To hit yet another demographic, Kozmo paid to have a different commercial created, but this one never hit the airwaves:

Again, cute and not awful.

However, both of the commercials are something that companies are creating quickly and cheaply these days, passing them around to networks of millions of people thanks to Facebook, Twitter, Google searches and YouTube. I can’t imagine a company like Justin Kan’s Exec even discussing paying millions of dollars to come up with an advertising campaign for television, the idea is now that prehistoric and ludicrous. But that’s all companies like Pets.com and Kozmo.com had. Their ideas weren’t awful, but their operating costs, especially when it came to distribution, were astronomical. In 2013, a company like Kozmo comes out of Y Combinator every batch and raises nothing more than a $250K seed round to see if it has what it takes to succeed.

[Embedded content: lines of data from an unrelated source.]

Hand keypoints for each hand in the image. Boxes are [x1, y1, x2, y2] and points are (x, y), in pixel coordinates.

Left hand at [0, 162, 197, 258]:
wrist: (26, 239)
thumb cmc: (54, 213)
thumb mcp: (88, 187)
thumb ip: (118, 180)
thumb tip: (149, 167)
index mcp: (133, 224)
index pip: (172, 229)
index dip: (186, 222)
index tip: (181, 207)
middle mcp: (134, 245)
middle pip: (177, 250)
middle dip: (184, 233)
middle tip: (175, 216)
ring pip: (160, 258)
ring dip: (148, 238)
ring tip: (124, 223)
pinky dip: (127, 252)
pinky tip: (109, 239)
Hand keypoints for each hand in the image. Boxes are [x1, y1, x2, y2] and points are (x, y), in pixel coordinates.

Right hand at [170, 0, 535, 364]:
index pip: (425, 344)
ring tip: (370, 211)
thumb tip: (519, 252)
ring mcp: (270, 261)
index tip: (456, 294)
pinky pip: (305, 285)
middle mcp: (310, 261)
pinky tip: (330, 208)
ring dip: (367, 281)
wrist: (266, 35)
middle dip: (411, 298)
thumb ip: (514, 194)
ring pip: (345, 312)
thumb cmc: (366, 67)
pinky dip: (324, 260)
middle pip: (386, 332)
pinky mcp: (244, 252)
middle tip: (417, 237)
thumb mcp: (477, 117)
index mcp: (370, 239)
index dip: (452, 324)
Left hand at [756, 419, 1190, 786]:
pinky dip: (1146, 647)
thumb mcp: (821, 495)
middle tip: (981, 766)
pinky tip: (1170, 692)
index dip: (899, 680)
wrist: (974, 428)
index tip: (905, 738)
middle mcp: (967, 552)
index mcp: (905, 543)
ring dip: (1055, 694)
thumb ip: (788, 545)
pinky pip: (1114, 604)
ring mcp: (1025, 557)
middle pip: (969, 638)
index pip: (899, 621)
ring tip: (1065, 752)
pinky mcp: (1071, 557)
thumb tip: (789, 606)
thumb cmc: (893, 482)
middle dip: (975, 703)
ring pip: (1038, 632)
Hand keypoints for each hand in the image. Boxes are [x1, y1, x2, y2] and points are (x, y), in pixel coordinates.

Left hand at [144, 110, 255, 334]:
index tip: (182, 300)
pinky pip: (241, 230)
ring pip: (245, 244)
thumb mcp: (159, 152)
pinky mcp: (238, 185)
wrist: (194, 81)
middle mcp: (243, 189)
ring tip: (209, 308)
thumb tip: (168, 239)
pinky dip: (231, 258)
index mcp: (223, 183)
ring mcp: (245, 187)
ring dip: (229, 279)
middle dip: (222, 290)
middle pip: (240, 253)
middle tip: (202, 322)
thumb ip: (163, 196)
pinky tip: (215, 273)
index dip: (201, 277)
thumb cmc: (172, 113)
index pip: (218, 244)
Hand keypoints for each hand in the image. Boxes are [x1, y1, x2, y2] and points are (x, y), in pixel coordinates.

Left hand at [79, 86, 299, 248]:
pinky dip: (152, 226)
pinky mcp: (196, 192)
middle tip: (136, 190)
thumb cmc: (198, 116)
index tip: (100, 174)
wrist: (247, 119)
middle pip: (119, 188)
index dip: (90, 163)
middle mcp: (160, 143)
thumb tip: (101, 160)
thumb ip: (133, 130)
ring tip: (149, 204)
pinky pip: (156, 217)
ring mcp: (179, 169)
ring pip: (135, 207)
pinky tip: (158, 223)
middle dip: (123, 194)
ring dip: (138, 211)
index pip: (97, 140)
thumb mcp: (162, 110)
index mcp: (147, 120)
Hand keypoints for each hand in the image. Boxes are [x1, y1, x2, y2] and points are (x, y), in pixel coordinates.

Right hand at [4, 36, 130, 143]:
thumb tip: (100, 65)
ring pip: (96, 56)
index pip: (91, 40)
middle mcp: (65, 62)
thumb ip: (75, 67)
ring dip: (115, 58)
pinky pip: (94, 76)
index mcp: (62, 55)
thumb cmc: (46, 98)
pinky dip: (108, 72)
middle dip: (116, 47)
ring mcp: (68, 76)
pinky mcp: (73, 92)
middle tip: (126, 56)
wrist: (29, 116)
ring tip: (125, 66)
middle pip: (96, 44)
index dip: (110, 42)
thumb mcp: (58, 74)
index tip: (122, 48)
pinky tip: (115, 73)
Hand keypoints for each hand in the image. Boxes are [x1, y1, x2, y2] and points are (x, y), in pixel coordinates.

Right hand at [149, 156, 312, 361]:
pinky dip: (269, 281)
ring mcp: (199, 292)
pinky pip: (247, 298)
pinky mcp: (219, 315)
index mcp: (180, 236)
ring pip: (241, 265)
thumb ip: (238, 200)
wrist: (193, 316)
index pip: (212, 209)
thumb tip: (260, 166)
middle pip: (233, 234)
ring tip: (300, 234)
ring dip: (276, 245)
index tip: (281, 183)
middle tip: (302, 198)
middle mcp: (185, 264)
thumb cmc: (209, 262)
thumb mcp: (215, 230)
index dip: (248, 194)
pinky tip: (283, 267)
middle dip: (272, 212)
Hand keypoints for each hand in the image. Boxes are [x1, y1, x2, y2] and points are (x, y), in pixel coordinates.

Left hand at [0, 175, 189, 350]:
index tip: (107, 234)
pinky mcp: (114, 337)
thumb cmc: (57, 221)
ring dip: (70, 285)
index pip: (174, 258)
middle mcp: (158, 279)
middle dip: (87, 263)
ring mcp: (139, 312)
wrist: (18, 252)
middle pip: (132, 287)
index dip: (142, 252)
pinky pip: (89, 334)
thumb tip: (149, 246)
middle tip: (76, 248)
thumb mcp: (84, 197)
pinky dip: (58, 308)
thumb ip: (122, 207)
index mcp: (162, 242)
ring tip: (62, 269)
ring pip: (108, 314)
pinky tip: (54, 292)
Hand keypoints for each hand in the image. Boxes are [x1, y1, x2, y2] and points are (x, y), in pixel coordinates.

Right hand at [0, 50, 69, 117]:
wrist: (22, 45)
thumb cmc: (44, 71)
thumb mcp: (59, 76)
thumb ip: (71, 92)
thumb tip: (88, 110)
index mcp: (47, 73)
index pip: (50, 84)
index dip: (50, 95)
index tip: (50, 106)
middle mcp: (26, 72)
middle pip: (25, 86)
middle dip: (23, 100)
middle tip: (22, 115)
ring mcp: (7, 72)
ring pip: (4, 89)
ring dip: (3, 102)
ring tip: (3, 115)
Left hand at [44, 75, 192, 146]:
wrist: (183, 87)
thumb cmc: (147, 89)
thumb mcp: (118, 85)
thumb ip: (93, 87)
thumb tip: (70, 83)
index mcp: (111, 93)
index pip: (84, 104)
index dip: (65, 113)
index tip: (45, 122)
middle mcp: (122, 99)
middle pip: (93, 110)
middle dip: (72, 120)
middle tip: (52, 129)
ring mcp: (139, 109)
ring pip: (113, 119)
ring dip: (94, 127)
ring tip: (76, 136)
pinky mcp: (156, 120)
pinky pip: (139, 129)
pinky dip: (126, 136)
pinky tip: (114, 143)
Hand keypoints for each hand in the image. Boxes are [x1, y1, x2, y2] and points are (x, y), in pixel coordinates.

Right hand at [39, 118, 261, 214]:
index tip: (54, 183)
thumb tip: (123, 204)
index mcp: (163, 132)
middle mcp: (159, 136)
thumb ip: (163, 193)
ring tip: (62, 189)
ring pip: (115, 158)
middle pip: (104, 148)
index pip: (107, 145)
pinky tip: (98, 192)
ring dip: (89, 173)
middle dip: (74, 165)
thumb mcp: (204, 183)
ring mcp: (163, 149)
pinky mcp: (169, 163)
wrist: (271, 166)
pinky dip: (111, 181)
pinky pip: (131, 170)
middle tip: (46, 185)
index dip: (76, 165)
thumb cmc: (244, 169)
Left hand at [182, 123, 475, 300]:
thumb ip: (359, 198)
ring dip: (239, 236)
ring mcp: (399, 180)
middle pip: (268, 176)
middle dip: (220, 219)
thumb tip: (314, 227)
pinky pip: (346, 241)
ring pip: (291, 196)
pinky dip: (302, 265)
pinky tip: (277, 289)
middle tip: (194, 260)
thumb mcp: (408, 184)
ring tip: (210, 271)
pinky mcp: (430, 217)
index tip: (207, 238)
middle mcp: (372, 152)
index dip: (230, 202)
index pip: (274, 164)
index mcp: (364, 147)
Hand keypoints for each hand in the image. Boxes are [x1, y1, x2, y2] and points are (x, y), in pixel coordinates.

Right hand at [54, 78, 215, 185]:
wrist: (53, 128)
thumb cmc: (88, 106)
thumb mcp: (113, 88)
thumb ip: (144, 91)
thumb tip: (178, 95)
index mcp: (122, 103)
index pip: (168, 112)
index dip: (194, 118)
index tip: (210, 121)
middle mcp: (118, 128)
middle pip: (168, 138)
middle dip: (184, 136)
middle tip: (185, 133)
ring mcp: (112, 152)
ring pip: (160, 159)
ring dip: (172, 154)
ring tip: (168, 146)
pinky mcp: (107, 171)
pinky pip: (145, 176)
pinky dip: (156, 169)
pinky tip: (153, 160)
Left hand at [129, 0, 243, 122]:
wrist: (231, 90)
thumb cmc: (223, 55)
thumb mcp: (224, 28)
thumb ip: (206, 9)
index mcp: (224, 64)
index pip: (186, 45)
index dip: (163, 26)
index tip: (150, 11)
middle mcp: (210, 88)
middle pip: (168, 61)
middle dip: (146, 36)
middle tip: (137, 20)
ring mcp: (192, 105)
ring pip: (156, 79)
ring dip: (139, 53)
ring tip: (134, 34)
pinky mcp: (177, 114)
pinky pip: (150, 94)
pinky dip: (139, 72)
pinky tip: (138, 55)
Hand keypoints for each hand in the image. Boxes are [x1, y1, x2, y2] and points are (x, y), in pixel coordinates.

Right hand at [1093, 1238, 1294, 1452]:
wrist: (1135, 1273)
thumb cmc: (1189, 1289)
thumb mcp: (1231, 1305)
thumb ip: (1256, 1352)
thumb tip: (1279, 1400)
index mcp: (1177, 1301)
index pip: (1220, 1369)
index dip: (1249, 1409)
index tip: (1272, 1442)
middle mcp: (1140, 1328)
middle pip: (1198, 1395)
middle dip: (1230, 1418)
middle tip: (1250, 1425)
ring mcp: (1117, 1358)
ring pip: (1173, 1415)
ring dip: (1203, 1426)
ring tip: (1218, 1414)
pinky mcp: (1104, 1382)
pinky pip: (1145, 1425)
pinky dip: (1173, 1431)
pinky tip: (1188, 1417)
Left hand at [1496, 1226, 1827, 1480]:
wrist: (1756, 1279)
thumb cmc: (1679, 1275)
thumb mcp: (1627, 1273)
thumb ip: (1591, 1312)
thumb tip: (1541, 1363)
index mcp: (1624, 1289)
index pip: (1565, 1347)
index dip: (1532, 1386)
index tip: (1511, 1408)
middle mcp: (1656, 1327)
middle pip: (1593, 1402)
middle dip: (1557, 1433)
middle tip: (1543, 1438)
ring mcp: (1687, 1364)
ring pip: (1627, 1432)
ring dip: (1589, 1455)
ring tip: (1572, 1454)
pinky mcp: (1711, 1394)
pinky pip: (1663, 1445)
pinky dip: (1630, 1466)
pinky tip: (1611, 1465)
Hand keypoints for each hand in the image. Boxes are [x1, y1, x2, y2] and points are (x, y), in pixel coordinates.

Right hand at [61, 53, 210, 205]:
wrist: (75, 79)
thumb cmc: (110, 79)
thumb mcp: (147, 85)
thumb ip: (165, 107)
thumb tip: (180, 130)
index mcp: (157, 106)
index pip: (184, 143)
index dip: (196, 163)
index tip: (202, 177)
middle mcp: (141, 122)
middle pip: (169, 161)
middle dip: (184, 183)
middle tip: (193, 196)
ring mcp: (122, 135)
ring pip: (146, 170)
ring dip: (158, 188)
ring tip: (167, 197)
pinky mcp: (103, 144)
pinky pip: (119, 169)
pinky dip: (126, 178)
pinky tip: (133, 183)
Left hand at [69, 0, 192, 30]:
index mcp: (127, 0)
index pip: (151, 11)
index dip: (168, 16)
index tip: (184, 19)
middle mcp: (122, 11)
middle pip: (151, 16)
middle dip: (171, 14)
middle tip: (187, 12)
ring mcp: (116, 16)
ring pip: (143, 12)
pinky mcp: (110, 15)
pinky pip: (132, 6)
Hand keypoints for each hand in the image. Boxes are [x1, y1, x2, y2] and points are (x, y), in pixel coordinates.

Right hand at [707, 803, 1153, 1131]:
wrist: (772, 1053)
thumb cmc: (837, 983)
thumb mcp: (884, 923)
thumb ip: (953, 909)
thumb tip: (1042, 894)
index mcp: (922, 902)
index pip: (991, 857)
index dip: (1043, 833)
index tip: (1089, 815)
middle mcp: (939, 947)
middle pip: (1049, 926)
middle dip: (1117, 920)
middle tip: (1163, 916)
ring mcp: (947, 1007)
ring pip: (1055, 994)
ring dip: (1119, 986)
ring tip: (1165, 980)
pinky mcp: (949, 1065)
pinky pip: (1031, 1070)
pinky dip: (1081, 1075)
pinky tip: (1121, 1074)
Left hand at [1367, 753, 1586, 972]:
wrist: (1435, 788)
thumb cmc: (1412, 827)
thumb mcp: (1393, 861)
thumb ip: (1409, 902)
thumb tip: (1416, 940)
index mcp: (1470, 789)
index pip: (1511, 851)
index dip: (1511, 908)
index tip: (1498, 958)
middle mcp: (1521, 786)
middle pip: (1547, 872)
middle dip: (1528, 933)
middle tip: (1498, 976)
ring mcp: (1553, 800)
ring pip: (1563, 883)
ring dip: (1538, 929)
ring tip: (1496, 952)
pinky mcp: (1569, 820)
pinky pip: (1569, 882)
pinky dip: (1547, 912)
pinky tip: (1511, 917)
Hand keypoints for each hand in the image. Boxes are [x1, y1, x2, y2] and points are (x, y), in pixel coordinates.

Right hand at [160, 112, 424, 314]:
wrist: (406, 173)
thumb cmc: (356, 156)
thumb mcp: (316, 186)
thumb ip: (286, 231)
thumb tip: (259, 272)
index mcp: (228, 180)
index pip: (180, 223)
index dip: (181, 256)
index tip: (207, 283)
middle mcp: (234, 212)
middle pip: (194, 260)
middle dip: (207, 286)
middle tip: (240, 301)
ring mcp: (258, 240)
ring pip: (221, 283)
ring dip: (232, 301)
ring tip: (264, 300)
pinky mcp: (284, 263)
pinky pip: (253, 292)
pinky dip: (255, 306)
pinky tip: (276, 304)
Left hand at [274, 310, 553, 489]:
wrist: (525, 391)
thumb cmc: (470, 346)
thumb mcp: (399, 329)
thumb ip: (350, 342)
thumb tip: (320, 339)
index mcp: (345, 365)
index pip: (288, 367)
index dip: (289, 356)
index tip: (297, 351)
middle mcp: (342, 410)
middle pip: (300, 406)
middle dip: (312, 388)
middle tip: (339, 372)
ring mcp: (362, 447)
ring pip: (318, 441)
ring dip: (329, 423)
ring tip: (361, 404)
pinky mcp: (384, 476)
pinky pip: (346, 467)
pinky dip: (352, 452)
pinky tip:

If it doesn’t, then the smallish teams usually scrap the product and build something else, using their learnings from the previous letdown.

While Facebook might not have hit the sweet spot for offering advertising options to brands yet, it’s light years ahead of what used to be available. More startups are being formed because there are simply fewer hurdles for distribution thanks to these social platforms. It means that there are way more companies and ideas to weed through to find the gems, but it means that no real financial or industrial damage can be done. Facebook has been around for nine years and Twitter just celebrated its seventh birthday and Apple’s App Store is almost five. These are good things that will get in the way of another crash. Fewer companies going public will help that, too.

We’ll never hear about another Boo.com, a company that spent $188 million in six months to sell fashionable clothing online or a Freeinternet.com that cancelled an IPO after generating only $1 million in yearly revenues. There are just too many metrics and social signals on the web these days, in real-time, to find out if a company is successful enough to warrant funding anywhere close to what the aforementioned companies raised.

Having said all of that, what if Kozmo had YouTube? That Lee Majors video would have blown up on Twitter, and who knows…maybe it wouldn’t have gone out of business. Okay, it probably still would have, because “free” anything is never a good idea when it actually costs a company something. The web has grown up around businesses, for a reason, to protect entrepreneurs from raising stupid money to do stupid things with it.

We’re safe for now, but Twitter and Facebook won’t cut it for social distribution forever. That means that there is plenty of room for moonshot thinkers to come in and build a service that can get the attention of hundreds of millions of users, something different, something fresh, something that smaller companies can leverage to build up their own businesses. That ongoing distribution channel evolution is important to protecting our industry from a crash ten years from now, and that’s what excites me about technology.